Cancelleri: decisive step for the final safety of A24 and A25

For the Gran Sasso highway tunnels, the cycle of extraordinary control activities has been concluded. The operations will be completed about two weeks ahead of the deadline set by the Ministry of Infrastructure and Transport.
For the occasion, Deputy Minister of Infrastructure and Transport Giancarlo Cancelleri, who had kicked off the activities last October, returns under the Gran Sasso precisely to witness the end of the cycle of extraordinary controls.

Since last May, the Ministry has introduced new structural verification methods for all tunnels on the Italian highway network.

In October, the deputy minister had kicked off cleaning activities at the Gran Sasso Tunnel, where a new technique was tested for the first time. Instead of washing, dust and smog deposits were removed from tunnel surfaces with powerful suction machines.
The mechanical removal also included the adoption of a special protocol in the implementation phase. In fact, among the objectives was to avoid even contact and airborne dispersion of the removed dust. As well as the adoption of special precautions and precautions to avoid even the disturbance of fauna with noise and the emission of fumes into the environment outside the tunnels.
This was an impressive job given the size of the two tunnels, which are 20 km long in total.
The one adopted in the Gran Sasso is a new technique, replacing the traditional one that involved washing the surfaces with water and thinners. A technique adopted on the entire highway network. But which presented limitations under the Gran Sasso, because of coexistence with a system of aqueducts supplying the provinces of l’Aquila and Teramo. And because of the interest of the area characterized by the presence of a national park.

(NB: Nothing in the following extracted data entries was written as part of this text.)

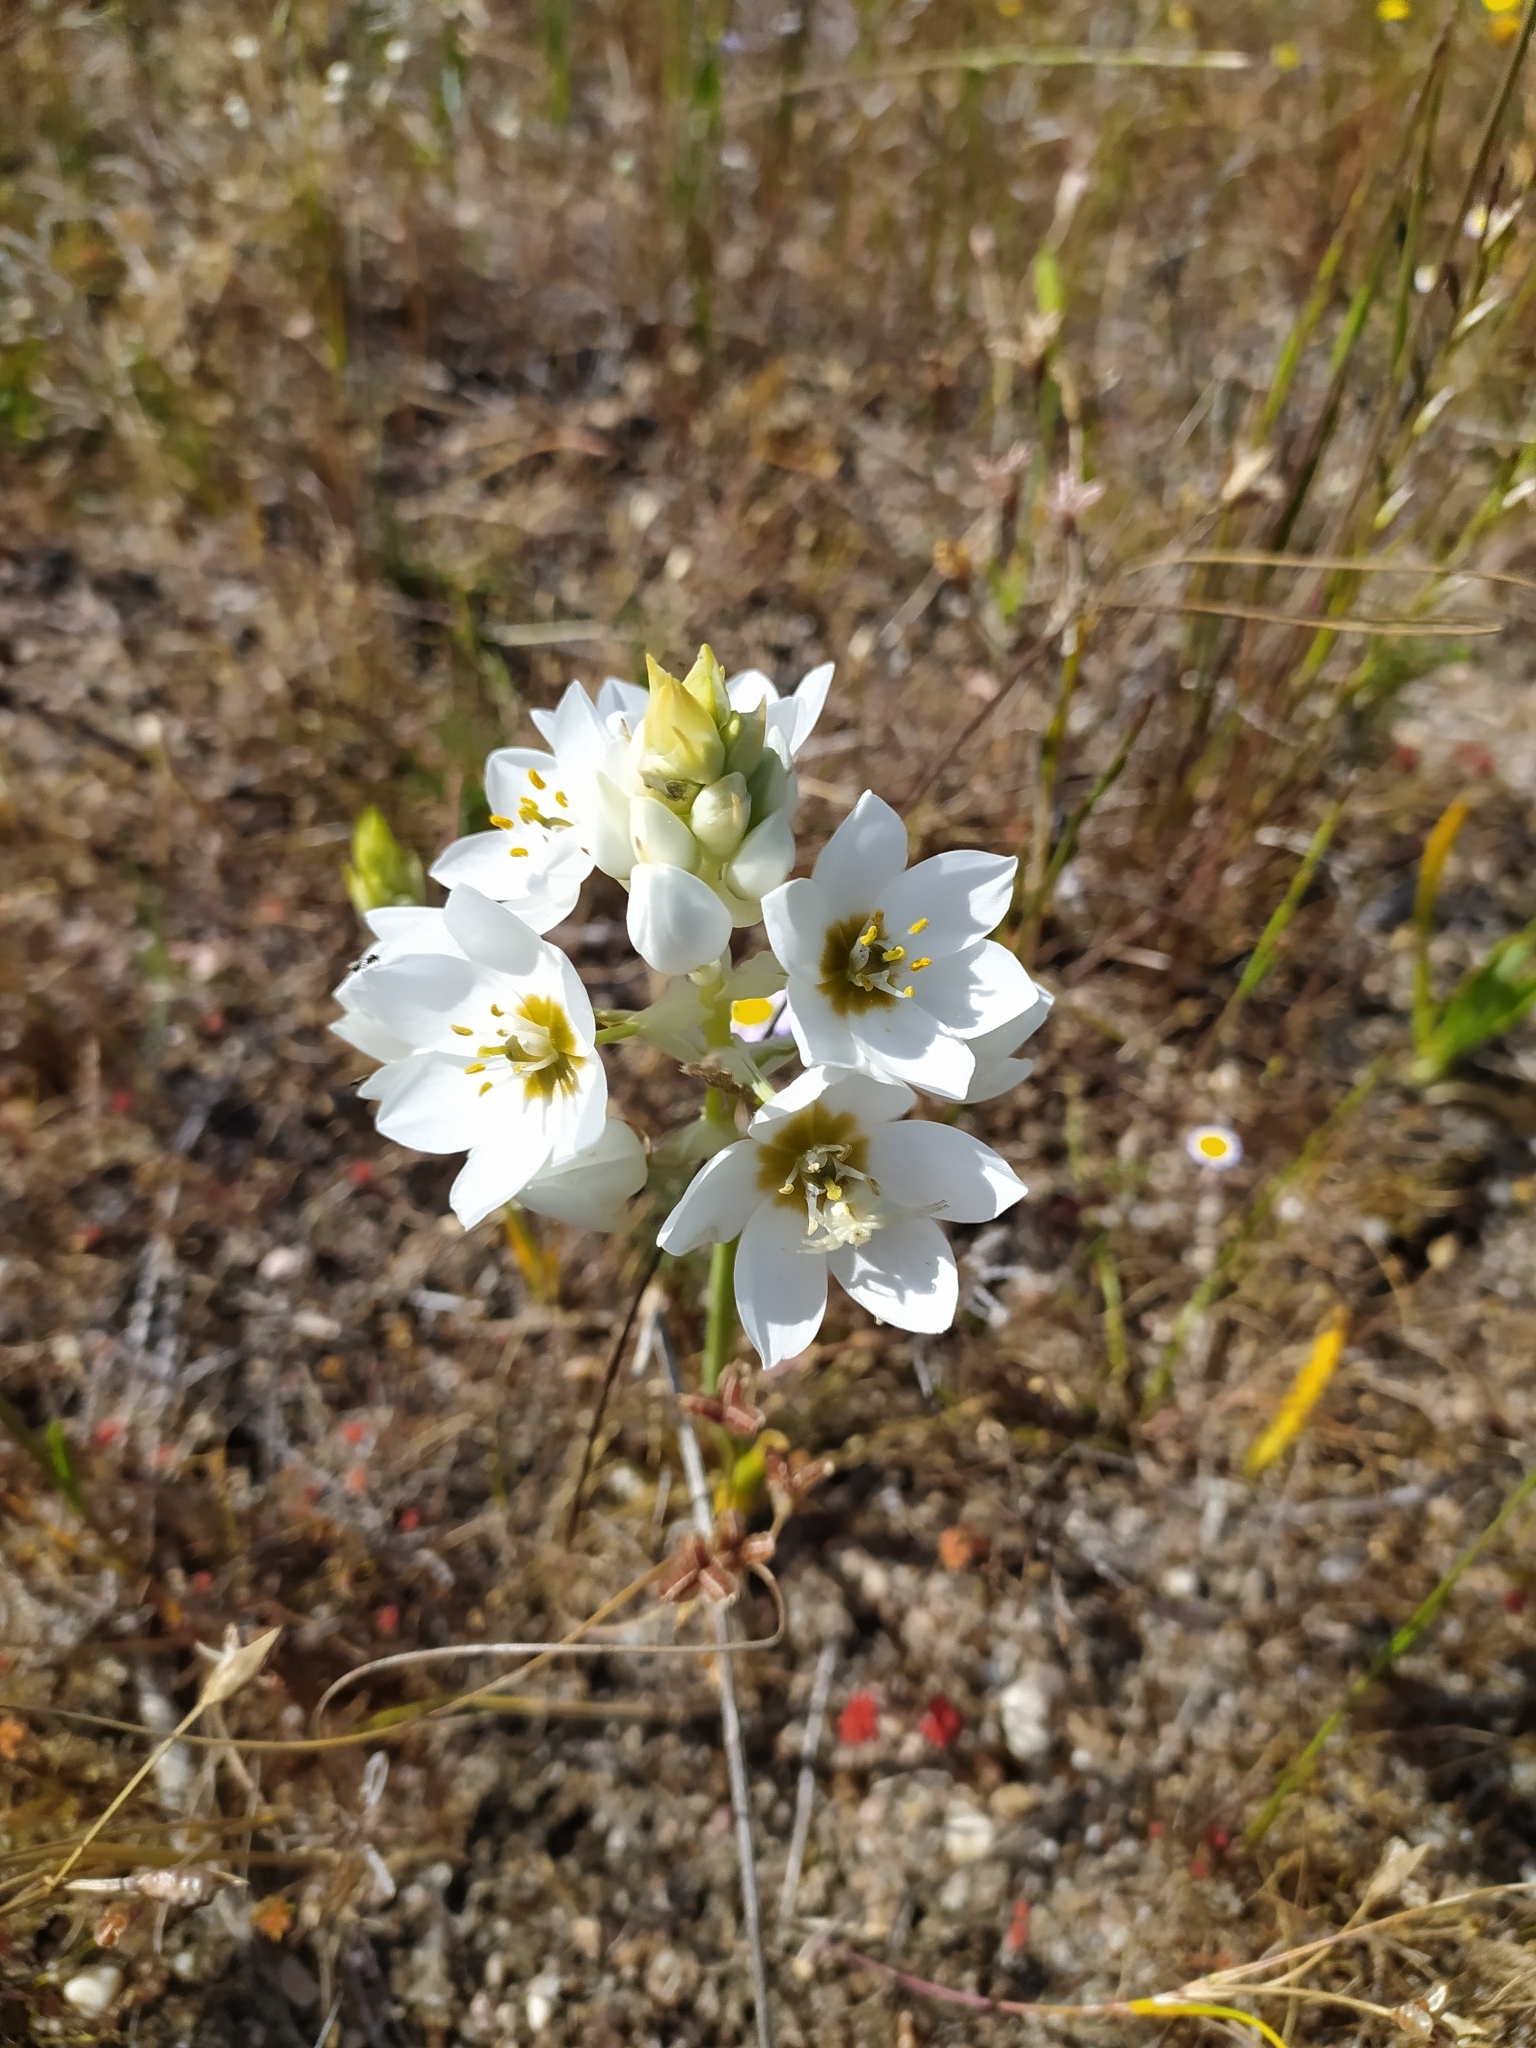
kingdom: Plantae
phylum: Tracheophyta
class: Liliopsida
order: Asparagales
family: Asparagaceae
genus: Ornithogalum
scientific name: Ornithogalum thyrsoides
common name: Chincherinchee
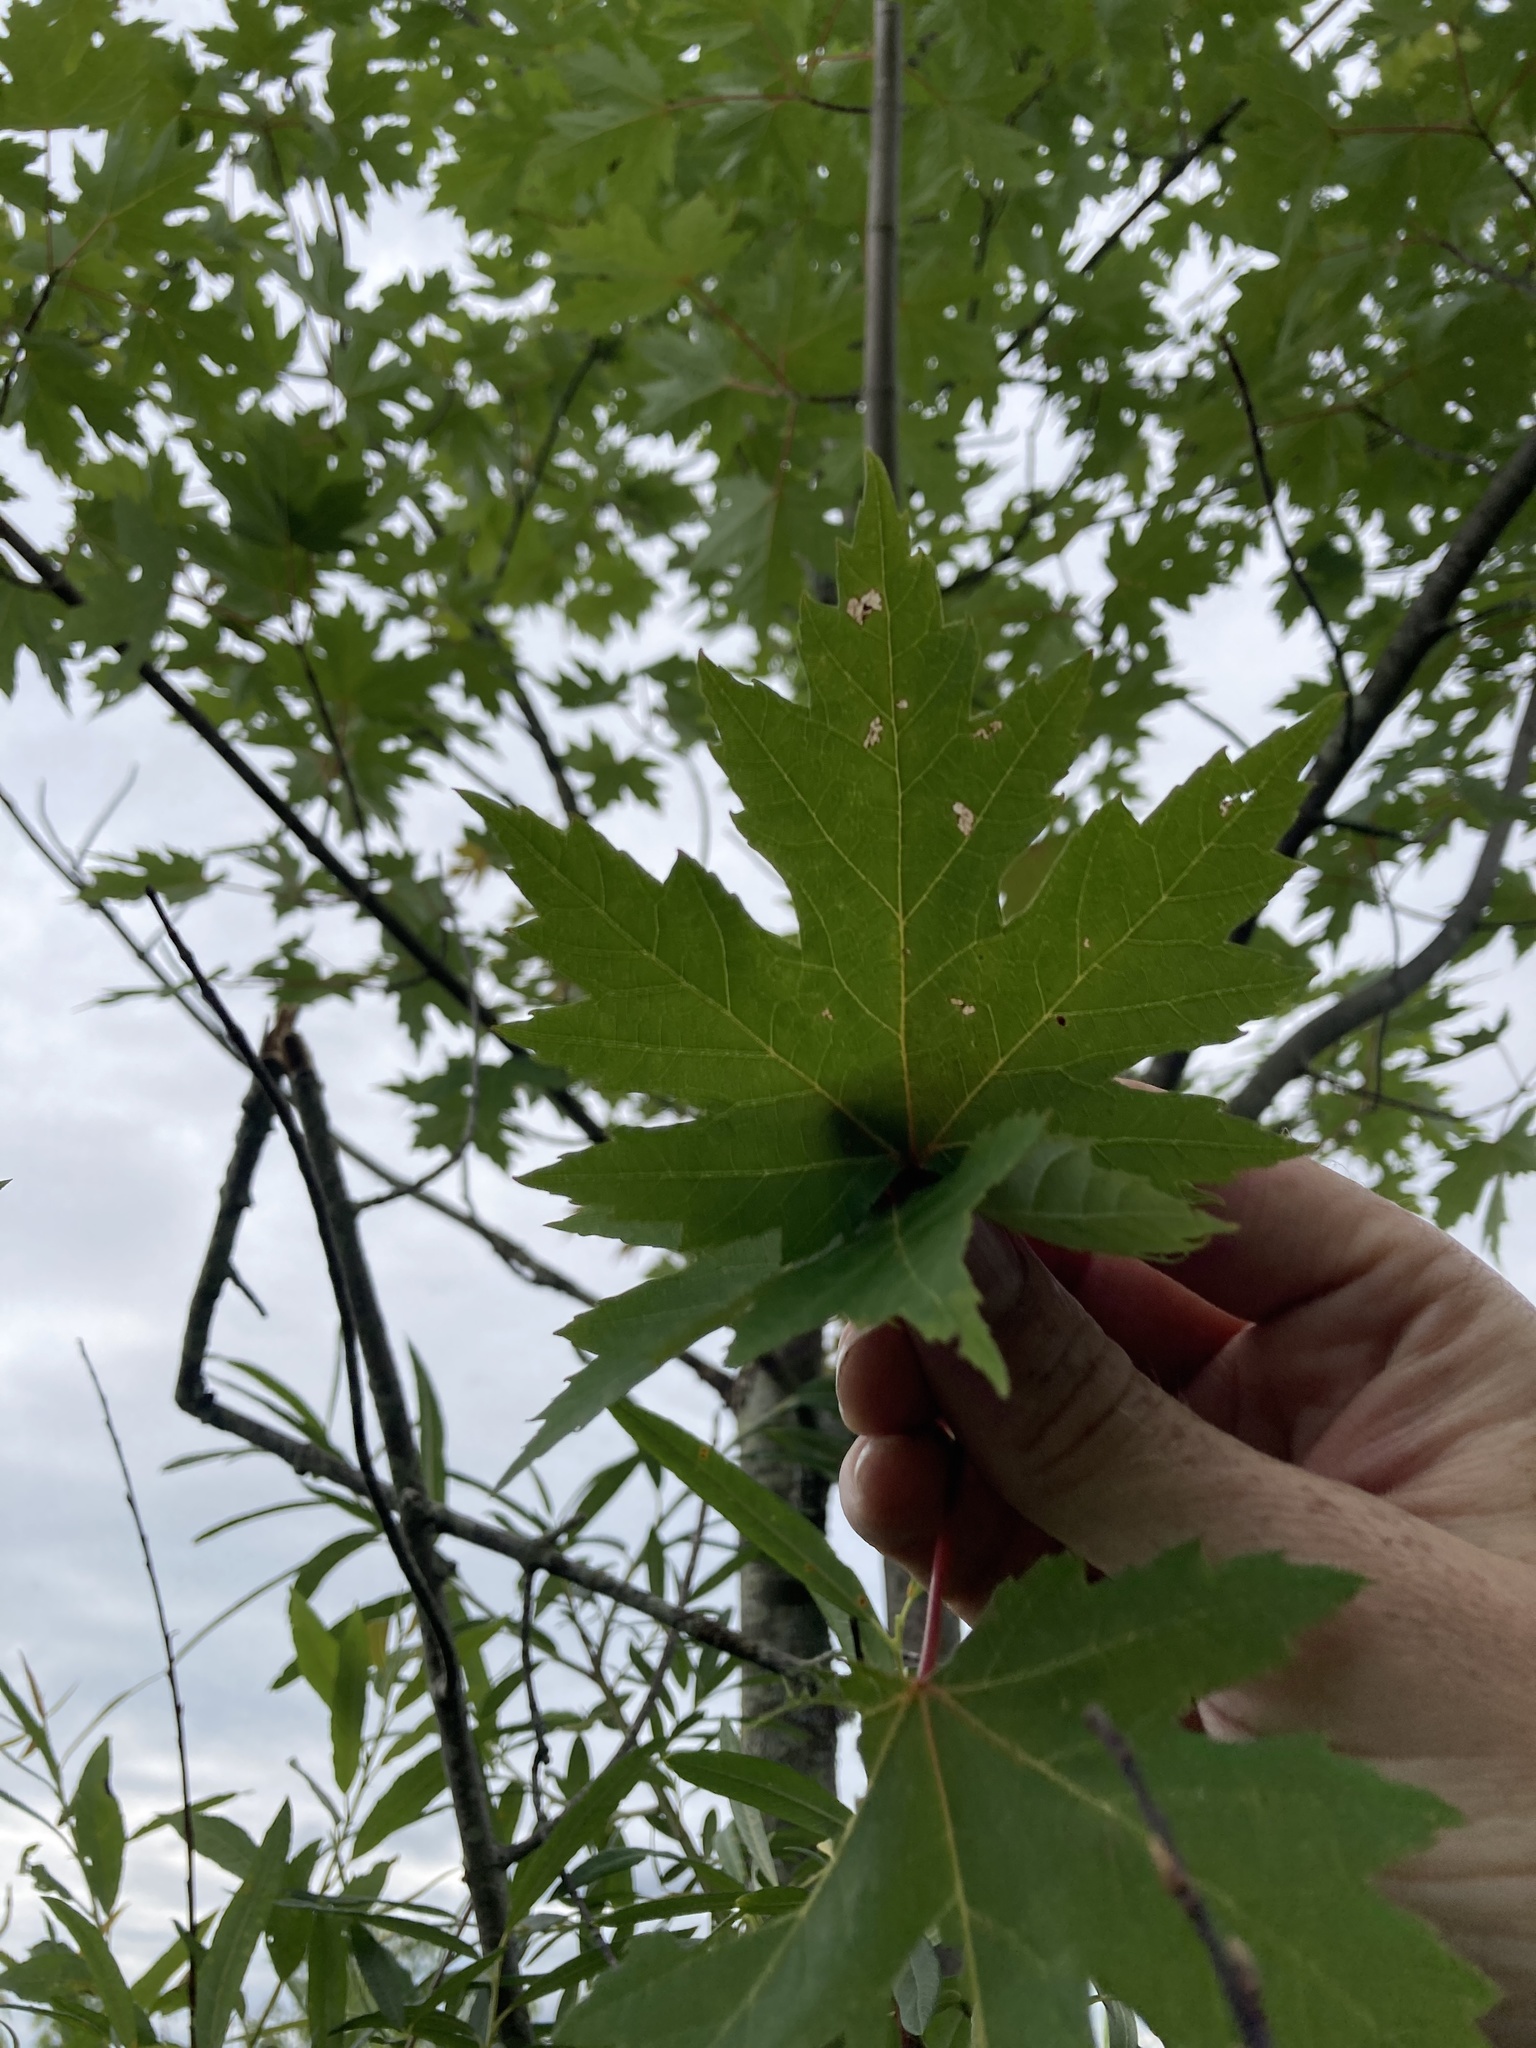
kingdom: Plantae
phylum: Tracheophyta
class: Magnoliopsida
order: Sapindales
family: Sapindaceae
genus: Acer
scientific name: Acer saccharinum
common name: Silver maple
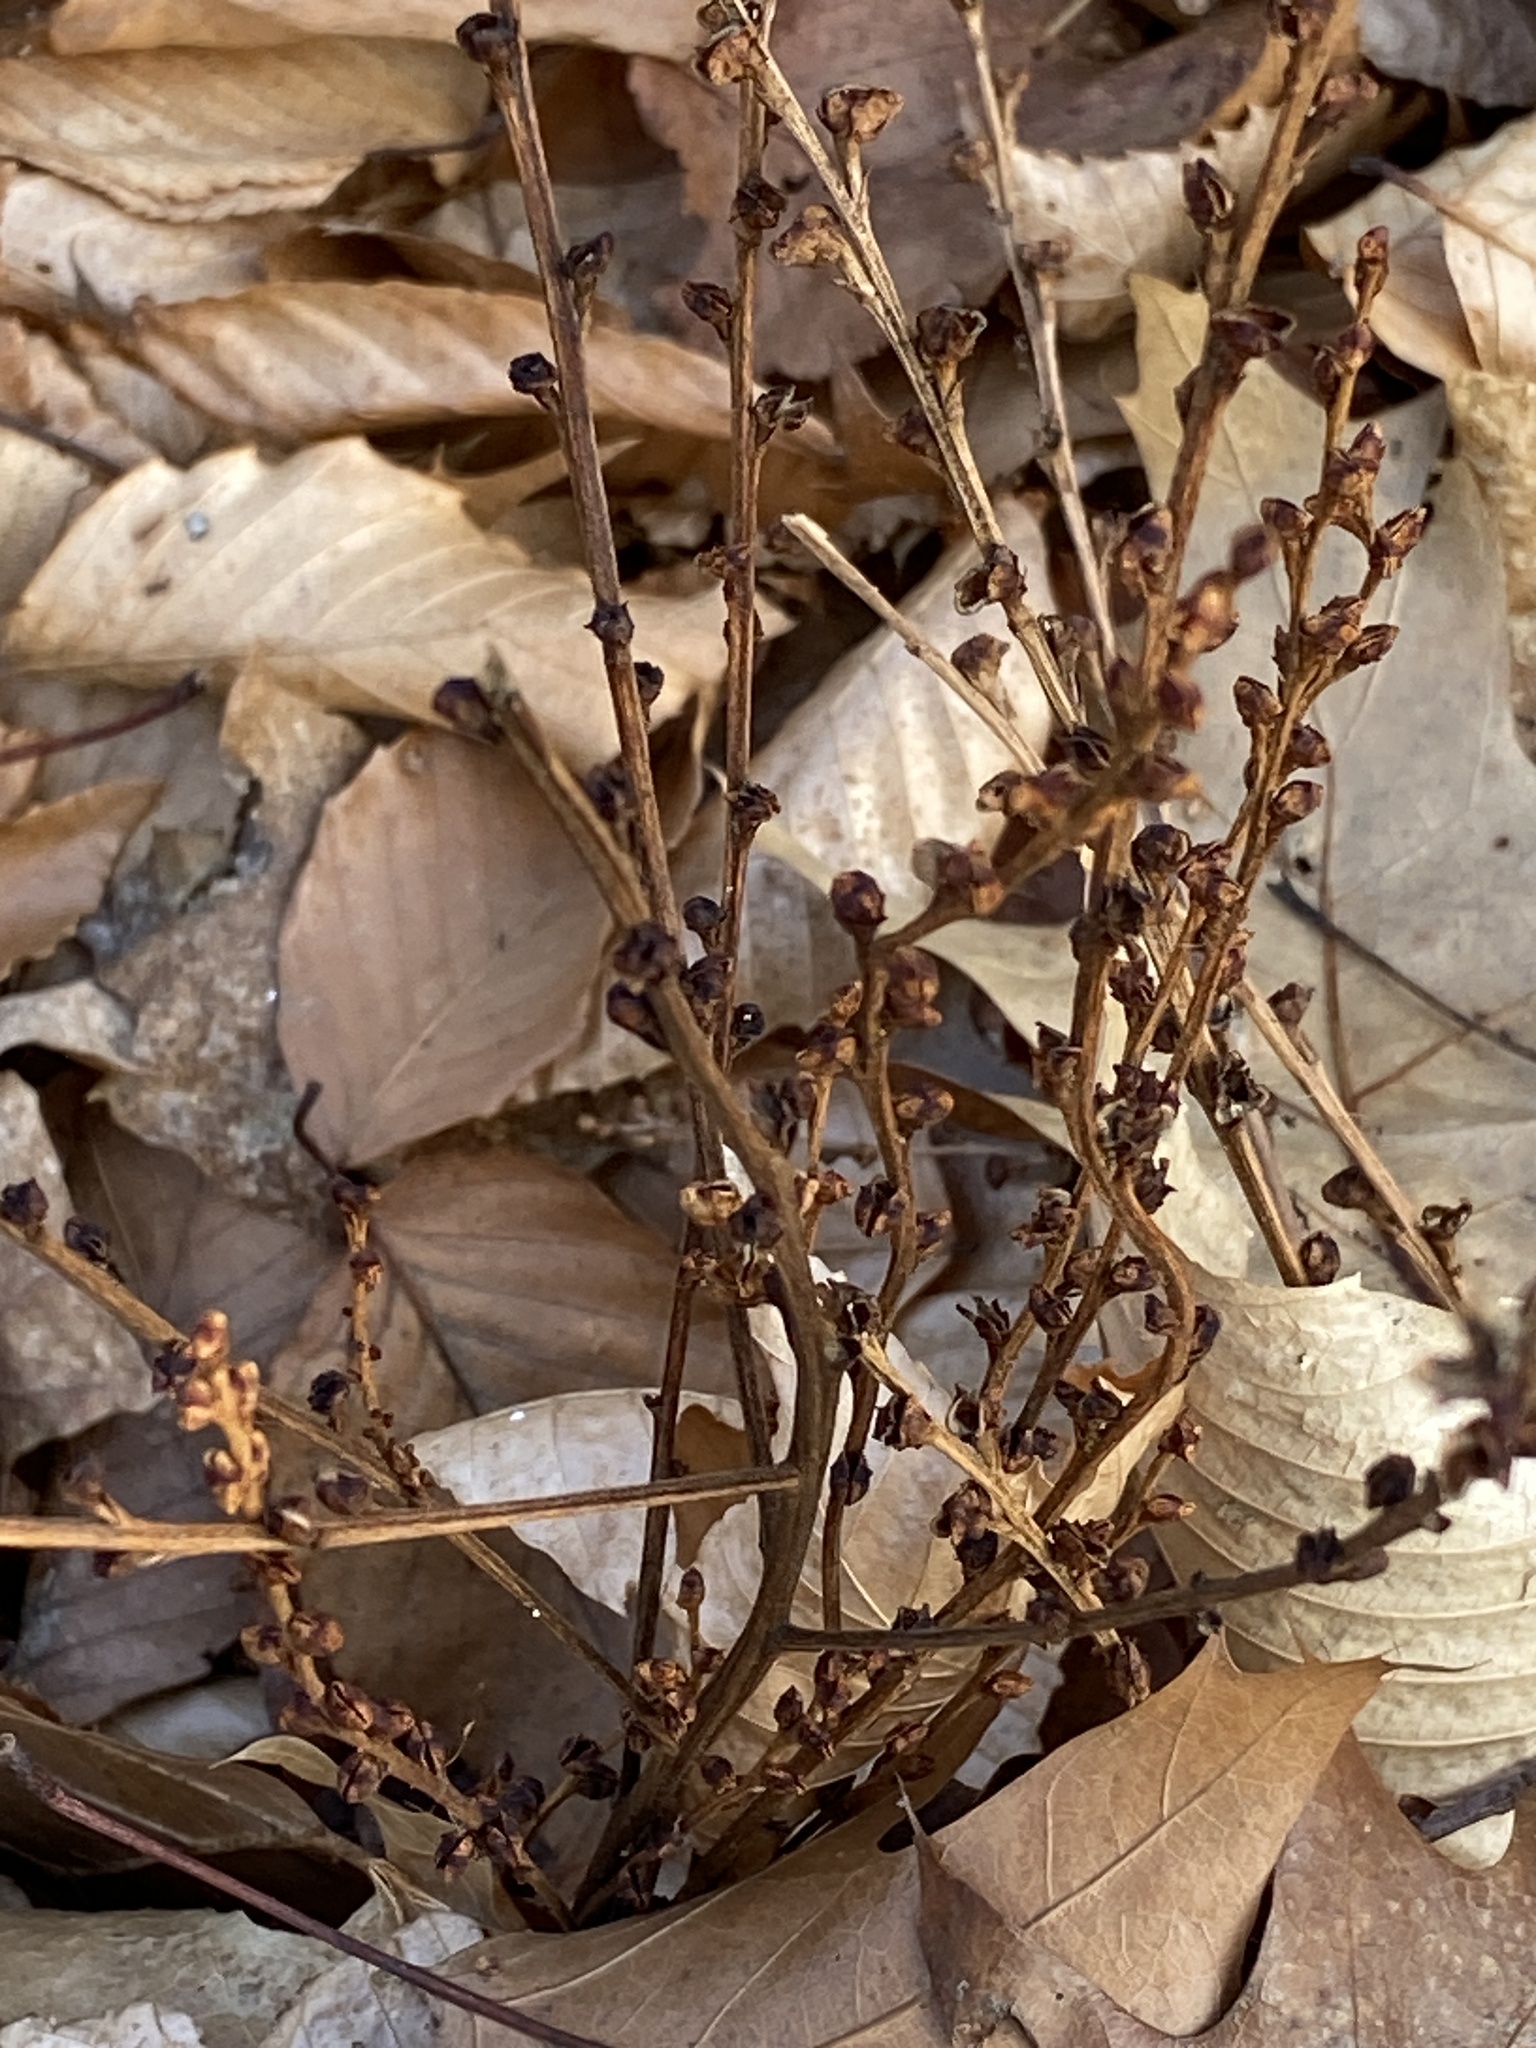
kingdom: Plantae
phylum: Tracheophyta
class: Magnoliopsida
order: Lamiales
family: Orobanchaceae
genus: Epifagus
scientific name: Epifagus virginiana
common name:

Authorizing the new system of cleaning the Gran Sasso with suction was a real race against time that saw the Region, Gran Sasso National Park and the Concessionaire together, who together with the other authorities and the Commissioner proceeded to do all the authorizing verifications (VINCA) in time to comply with the Ministry’s stakes.
The cleaning of the caps was a necessary activity precisely to allow the surfaces of the tunnels to be inspected palm, palm. And to allow the very sophisticated instruments to be more timely and accurate in analyzing the consistency of the concrete some forty years after the construction of the tunnels.

Until 2020, tunnel inspection regulations provided for a quarterly visual inspection and an annual inspection by an accredited engineer or technician. As of May 2020, the MIT adopted a new methodology that resulted in new “guidelines,” which redefined the objectives and methods of inspection of highway infrastructure.
The investigations launched in recent weeks inside the tunnel have been carried out using innovative techniques and machinery such as georadar, through which a wave is propagated inside the canopy and provides a spectrographic image of what is behind the concrete; laser scan, which creates a three-dimensional image of the outside of the canopy, detecting even microscopic anomalies; and thermal imaging, which allows for the detection of water seepage.
Inspectors from a certified outside company-in this case, the engineering firm Rocksoil-then verified on the pantograph what was found during the investigation. They then worked directly under the caps by proceeding with hand-beating the concrete surface so as to detect any voids and doing actual endoscopies in the concrete.

In order to avoid closing one of the Gran Sasso’s tubes entirely by establishing two-way traffic, work under the tunnel followed a phased route.